L'algorithme d'optimisation est itératif et consiste en des permutations des rangs des produits associés à chaque sujet de façon à optimiser le critère suivant : λ Σi,j rij² + (1 – λ) Σi,j sij² Où les rij sont les éléments de la matrice des fréquences des positions et les sij, les éléments de la matrice de carry-over. Dès que l'optimum ou que le nombre maximum d'itérations sont atteints, l'algorithme s'arrête.
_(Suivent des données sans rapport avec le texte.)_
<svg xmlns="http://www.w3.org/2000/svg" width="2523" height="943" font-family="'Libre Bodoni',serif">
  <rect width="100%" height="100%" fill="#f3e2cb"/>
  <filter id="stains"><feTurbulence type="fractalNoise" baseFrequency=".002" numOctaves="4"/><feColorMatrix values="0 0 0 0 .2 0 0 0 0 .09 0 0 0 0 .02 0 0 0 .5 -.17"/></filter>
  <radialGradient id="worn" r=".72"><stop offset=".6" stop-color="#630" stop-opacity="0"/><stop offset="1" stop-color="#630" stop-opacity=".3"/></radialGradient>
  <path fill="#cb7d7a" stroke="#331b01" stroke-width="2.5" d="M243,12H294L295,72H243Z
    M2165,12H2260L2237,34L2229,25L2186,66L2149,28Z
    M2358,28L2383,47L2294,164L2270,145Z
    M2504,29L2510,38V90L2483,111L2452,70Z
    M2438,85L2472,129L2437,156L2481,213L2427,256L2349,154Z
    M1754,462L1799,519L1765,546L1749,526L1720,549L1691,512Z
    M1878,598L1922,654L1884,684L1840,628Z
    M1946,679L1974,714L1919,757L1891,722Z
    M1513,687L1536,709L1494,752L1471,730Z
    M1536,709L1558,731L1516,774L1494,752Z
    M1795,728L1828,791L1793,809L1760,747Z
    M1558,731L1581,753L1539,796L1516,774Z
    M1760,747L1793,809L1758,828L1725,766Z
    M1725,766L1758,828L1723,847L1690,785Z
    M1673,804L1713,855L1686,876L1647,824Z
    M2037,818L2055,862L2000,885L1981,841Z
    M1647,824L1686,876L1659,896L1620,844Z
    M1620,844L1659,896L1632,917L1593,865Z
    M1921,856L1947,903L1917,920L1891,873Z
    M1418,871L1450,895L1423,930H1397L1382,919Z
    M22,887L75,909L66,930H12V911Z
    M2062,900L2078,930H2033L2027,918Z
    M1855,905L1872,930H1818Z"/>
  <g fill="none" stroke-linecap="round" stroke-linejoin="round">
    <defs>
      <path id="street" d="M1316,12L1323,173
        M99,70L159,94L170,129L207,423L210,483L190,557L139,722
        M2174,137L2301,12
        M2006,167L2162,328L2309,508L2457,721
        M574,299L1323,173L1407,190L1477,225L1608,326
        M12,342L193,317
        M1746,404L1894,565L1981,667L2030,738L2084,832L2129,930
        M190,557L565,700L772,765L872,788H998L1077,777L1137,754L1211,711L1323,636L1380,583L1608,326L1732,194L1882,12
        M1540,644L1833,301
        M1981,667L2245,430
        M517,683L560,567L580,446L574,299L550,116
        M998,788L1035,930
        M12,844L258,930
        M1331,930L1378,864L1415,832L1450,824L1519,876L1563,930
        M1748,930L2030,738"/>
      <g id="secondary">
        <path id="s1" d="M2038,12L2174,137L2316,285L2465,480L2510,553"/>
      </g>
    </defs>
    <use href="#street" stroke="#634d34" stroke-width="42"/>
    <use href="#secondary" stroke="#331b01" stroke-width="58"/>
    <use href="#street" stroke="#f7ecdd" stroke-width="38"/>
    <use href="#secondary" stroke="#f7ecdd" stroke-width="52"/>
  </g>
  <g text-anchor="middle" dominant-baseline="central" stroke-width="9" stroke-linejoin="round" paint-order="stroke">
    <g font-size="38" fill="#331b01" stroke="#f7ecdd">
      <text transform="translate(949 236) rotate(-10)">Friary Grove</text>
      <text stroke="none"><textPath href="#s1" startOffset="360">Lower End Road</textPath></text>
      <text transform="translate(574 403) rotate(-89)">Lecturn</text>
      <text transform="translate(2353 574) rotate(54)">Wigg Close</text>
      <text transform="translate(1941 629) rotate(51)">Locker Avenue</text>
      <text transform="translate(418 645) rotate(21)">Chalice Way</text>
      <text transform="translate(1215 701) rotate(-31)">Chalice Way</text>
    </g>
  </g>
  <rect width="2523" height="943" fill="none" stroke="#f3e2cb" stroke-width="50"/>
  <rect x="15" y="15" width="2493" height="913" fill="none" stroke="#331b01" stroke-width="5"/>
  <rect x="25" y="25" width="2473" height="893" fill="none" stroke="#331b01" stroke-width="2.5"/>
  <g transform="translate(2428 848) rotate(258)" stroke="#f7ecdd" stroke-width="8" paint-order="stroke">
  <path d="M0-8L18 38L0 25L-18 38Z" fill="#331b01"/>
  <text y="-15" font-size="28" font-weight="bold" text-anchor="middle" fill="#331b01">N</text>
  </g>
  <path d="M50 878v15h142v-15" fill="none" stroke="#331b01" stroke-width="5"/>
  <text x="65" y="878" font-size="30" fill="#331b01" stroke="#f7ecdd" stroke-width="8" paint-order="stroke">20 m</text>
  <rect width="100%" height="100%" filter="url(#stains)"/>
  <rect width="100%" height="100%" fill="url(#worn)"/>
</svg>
XLSTAT utilise deux indices afin de vérifier la qualité de ces deux matrices :

  • le MDR (mean deviation of R) : MDR = Σi,j (rij - r) Déviation par rapport à la moyenne des éléments de la matrice des fréquences des positions.
  • le MDS (mean deviation of S): MDS = Σi,j (sij - s) Déviation par rapport à la moyenne des éléments de la matrice du carry-over.

Pour les plans en blocs incomplets équilibrés, on peut calculer la valeur optimale de ces indices ce qui permet de voir si le plan obtenu est optimal.

Plans d’expérience résolvables et présentation améliorée

Un plan résolvable est un plan qui peut être subdivisé en g groupes de sujets tels que qu'à l'intérieur de chaque groupe, on ait une occurrence de chaque produit. Certains plans en blocs incomplets équilibrés possèdent cette propriété. Présenter un plan avec une telle subdivision en groupes présente l'avantage que si certains sujets ne se présentent pas, il n'est pas nécessaire de reconstruire un plan d'expériences, mais simplement de faire en sorte que les expériences annulées soient les dernières du plan. Cette approche est aussi particulièrement intéressante lorsque l'on veut mettre en place plusieurs sessions d'évaluation (voir ci-dessous). Une condition pour qu'un plan en blocs incomplets équilibrés soit résolvable est que v/k doit être un entier.

Même lorsqu'ils ne sont pas équilibrés ou résolvables, XLSTAT cherche à présenter les plans en blocs incomplets de telle manière que les produits soient présents au plus deux fois et si possible une seule fois dans un groupe de taille (où vaut i si i est un entier, et l'arrondi à la valeur entière supérieure sinon). Ainsi, si des sujets étaient finalement absents, cela ne pénaliserait pas trop la qualité du plan tel qu'il a été initialement conçu.

Sessions pour le plan d’expérience

Il peut arriver que dans une expérimentation on ait trop de produits à tester par sujet et qu'il faille plusieurs sessions afin de ne pas saturer les sujets. Lorsque plusieurs sessions sont demandées, XLSTAT utilise le même plan initial pour chaque session, puis effectue une permutation des sujets et des positions à l'intérieur de groupes de sujets, à chaque session. Pour les plans résolvables, les groupes de sujets utilise des groupes de taille v/k. Ainsi, dans la mesure du possible, un même sujet n'évaluera pas deux fois le même produit d'une session à l'autre.